During the last year, several professional athletes and two big-city mayors announced that they would take a portion of their salaries in bitcoin. If you get paid via direct deposit and are bullish on bitcoin, you too can turn your salary into satoshis. (There are 100 million satoshis in a single bitcoin.)
For most of us, getting paid in bitcoin doesn’t mean our salary is denominated in bitcoin. Rather, it means your employer directly deposits part of your fiat-denominated paycheck into a bank account connected to a crypto exchange, which then uses the money to purchase bitcoin and deposits that amount into your crypto wallet.
Coinbase, the most widely used cryptocurrency exchange, rolled out this direct deposit function in late September. Users can print the direct deposit paperwork from Coinbase’s website and send it to their employers or, if the employer contracts with any one of several large payroll processing companies, set up direct deposit entirely online. They can then choose to have a specific dollar amount from every paycheck, or a percentage, converted to bitcoin or any of several other cryptocurrencies.
The basic process is not novel. Investment companies such as Vanguard and Fidelity allow customers to directly deposit their paychecks into brokerage accounts. Some people have their paychecks divided and direct-deposited across traditional checking and savings accounts, or even accounts at different banks.
The new option might sound like buying crypto yourself, but with extra steps. “In my opinion it’s probably just marketing,” wrote one member of the r/Bitcoin subreddit in November. “Oh this famous athlete is getting paid in Bitcoin and endorses whatever exchange. His fans might follow and buy bitcoin on that exchange bringing in revenue for that exchange.”
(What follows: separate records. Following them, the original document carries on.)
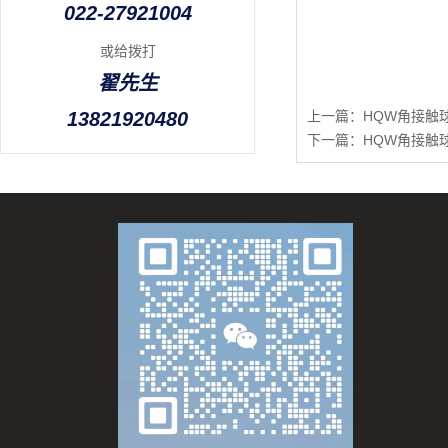
022-27921004
或给拨打
翟先生
13821920480
上一篇：
HQW角接触球
下一篇：
HQW角接触球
There is a lot of truth to that. Cryptocurrency exchanges make their money on transaction fees, and more users means more transactions.
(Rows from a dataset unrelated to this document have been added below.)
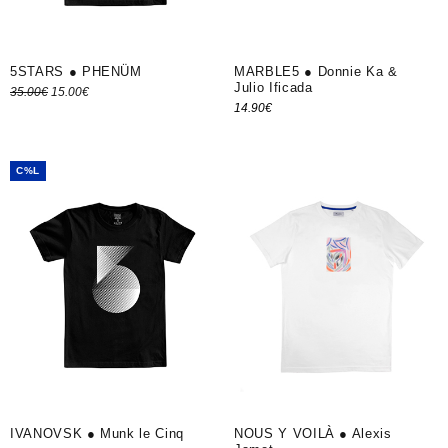
5STARS ● PHENÜM
MARBLE5 ● Donnie Ka &
Julio Ificada
Le prix
Le prix
35.00
€
15.00
€
14.90
€
Choix des options
initial
actuel
Ajouter au panier
était :
est :
35.00€.
15.00€.
C%L
IVANOVSK ● Munk le Cinq
NOUS Y VOILÀ ● Alexis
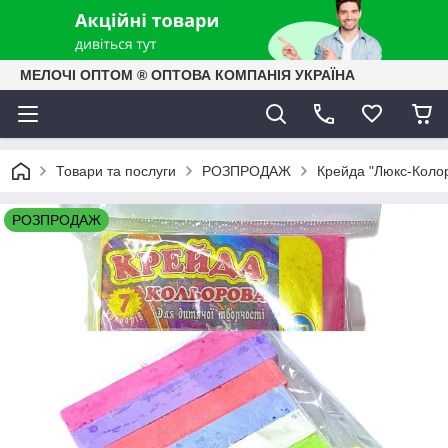
МЕЛОЧІ ОПТОМ ® ОПТОВА КОМПАНІЯ УКРАЇНА
Товари та послуги
РОЗПРОДАЖ
Крейда "Люкс-Колор
РОЗПРОДАЖ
But just like banks, cryptocurrency exchanges compete with each other to get users on their platforms. Coinbase, for instance, charges you a fee to purchase crypto with your bank account but waives that fee if you set up direct deposit. You will still pay fees when you sell, but that’s true of bitcoin regardless of what exchange you use or whether you use one at all, because the “miners” who record your transaction to the blockchain don’t do so for free.
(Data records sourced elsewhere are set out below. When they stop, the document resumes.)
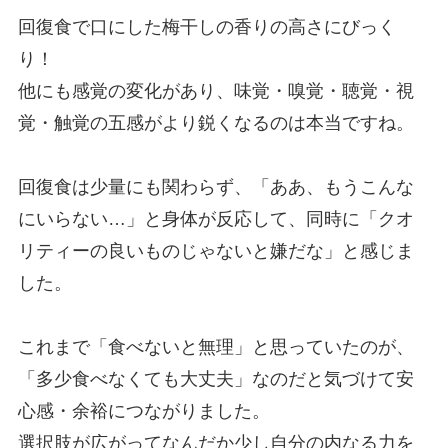
回復食で口にした梅干しの香りの高さにびっく
り！
他にも感覚の変化があり、味覚・嗅覚・聴覚・視
覚・触覚の五感がより鋭くなるのは本当ですね。
回復食は少量にも関わらず、「ああ、もうこんな
にいらない…」と身体が反応して、同時に「クオ
リティーの良いものじゃないと嫌だな」と感じま
した。
これまで「食べないと無理」と思っていたのが、
「多少食べなくても大丈夫」なのだと気づけて安
心感・余裕につながりました。
選択肢が広がってなんだか少し自分の内なる力を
Why trust a crypto exchange to make your purchase on a schedule when you could time the market yourself? The boring answer comes from investor and author Ken Fisher, who once wrote, “Time in the market beats timing the market—almost always.”
Think about it this way: Bitcoin as of this writing is trading at $41,000 per coin. While some people likely have made a lot of money by accurately predicting the bottom of a price dip, everyone who bought bitcoin in 2018—whether they bought at $17,089 on January 5 or $3,183 the following December 14—is richer today, especially if he made regular purchases over the course of that year. This is the beauty of dollar-cost averaging.
That said, getting paid in crypto is not the same as a pretax contribution to a retirement account. Your automatic crypto purchase is made from your after-tax earnings and won’t lower your taxable income. Using your bitcoin salary, either to make a purchase or to convert it back into dollars, is a taxable event if your investment has appreciated. But for some folks (including me!), the cost of spending bitcoin—just like the cost of accessing a retirement account early—is a feature, not a bug. “If you make it effortless to save, and a chore to spend, most people are likely to spend less,” wrote another poster on the r/Bitcoin subreddit.
And if you believe bitcoin’s most valuable days are behind it? Well, I won’t try to convince you otherwise. But I will say that it’s very easy to dip your toe into crypto without believing it will replace the dollar. And it’s getting easier every day.